La ministre provinciale du Genre, Famille et Enfant du Haut-Katanga, Coco Kanku Lukengu, a effectué une visite d’inspection au centre d’hébergement Kikuni à Lubumbashi, révélant une défaillance structurelle des services de protection de l’enfance. Face à l’absence d’infrastructures sanitaires et de personnel permanent, l’exécutif provincial s’est engagé à une réhabilitation urgente de ce site accueillant des mineurs en situation de vulnérabilité.
Le constat dressé sur place par la délégation ministérielle souligne l’ampleur du désengagement des services publics dans l’encadrement des enfants en rupture familiale. Le centre Kikuni, censé être un havre de réinsertion, présente aujourd’hui un visage de dénuement total : les salles de classe sont utilisées comme latrines de fortune, l’accès à l’eau potable est inexistant et le mobilier de couchage fait défaut. « Chaque enfant mérite protection et respect », a déclaré la ministre, tout en déplorant des conditions de vie qu’elle juge incompatibles avec les normes nationales de protection de l’enfance.
Cette intervention s’inscrit dans une politique plus large de lutte contre les violences basées sur le genre (VBG) et l’invisibilité sociale des populations précaires dans le Haut-Katanga. Au-delà de l’urgence humanitaire à Kikuni, le ministère tente de structurer une réponse institutionnelle pour l’autonomisation des femmes et le soutien aux déplacés internes, dont le nombre croît sous la pression des défis sécuritaires et économiques de la région.

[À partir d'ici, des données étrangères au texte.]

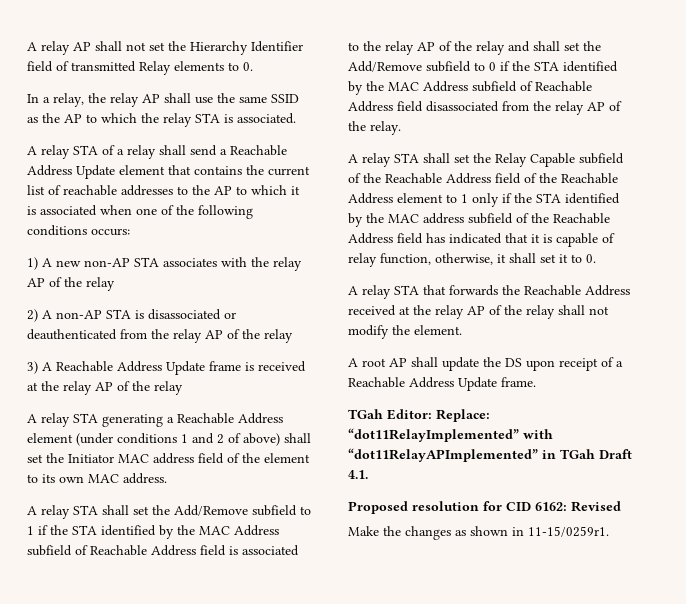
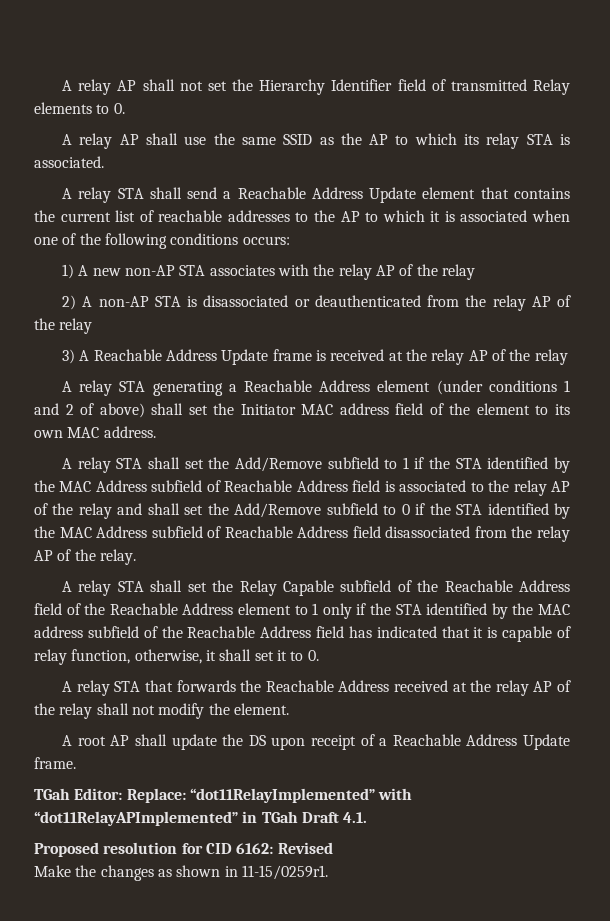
[27,93,106,107] In a relay, the -> [62,134,73,145] A
[141,113,159,123] the -> [464,134,480,145] its
[102,145,156,159] of a relay -> (144, 193) none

Le leadership de Coco Kanku Lukengu intervient à un moment charnière où la pression sociale sur le gouvernement provincial de Jacques Kyabula s’intensifie. La réhabilitation de centres comme celui de Kikuni constitue un test de crédibilité pour l’administration locale, souvent critiquée pour le décalage entre les ambitions de modernisation urbaine et la réalité des services sociaux de base.